Dataset entries:
--------------------------------

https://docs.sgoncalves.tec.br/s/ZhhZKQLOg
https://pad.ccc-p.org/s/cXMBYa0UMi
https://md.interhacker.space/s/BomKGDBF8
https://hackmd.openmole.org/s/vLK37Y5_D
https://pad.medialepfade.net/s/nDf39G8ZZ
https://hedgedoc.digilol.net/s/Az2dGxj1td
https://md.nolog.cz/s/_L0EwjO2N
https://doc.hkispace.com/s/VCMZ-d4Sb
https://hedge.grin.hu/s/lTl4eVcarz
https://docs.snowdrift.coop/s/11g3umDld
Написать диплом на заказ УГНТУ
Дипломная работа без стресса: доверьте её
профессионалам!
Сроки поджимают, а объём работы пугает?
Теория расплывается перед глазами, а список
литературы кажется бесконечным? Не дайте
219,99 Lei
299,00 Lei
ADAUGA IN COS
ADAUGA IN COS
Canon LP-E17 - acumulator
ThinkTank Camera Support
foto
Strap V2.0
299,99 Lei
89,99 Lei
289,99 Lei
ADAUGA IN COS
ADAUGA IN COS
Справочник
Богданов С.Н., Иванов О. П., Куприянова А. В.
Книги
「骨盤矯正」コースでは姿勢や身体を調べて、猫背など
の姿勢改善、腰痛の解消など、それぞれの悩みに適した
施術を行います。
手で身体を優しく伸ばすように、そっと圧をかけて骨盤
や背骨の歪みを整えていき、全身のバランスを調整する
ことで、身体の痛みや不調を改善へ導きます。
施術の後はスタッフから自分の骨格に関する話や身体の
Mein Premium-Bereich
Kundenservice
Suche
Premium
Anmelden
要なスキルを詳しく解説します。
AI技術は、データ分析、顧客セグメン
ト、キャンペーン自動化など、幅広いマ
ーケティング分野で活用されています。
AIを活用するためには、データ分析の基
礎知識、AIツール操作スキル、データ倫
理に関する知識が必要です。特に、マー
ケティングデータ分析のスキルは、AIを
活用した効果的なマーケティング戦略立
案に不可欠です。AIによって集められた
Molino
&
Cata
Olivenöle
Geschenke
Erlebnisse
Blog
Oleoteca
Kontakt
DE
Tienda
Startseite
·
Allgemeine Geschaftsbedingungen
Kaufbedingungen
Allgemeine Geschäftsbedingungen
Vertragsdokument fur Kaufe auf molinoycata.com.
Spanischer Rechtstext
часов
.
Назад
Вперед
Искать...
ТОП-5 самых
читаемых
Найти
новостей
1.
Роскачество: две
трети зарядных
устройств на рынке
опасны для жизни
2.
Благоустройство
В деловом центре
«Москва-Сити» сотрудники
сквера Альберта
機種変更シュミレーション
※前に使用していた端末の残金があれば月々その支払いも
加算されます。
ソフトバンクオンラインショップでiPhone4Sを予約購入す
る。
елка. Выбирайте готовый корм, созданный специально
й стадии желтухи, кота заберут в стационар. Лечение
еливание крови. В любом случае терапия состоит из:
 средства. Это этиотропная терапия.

--------------------------------

Task item: Collect every line in the records above that contains the string "https", treating uppercase and lowercase as different.

Answer to the exercise:
https://docs.sgoncalves.tec.br/s/ZhhZKQLOg
https://pad.ccc-p.org/s/cXMBYa0UMi
https://md.interhacker.space/s/BomKGDBF8
https://hackmd.openmole.org/s/vLK37Y5_D
https://pad.medialepfade.net/s/nDf39G8ZZ
https://hedgedoc.digilol.net/s/Az2dGxj1td
https://md.nolog.cz/s/_L0EwjO2N
https://doc.hkispace.com/s/VCMZ-d4Sb
https://hedge.grin.hu/s/lTl4eVcarz
https://docs.snowdrift.coop/s/11g3umDld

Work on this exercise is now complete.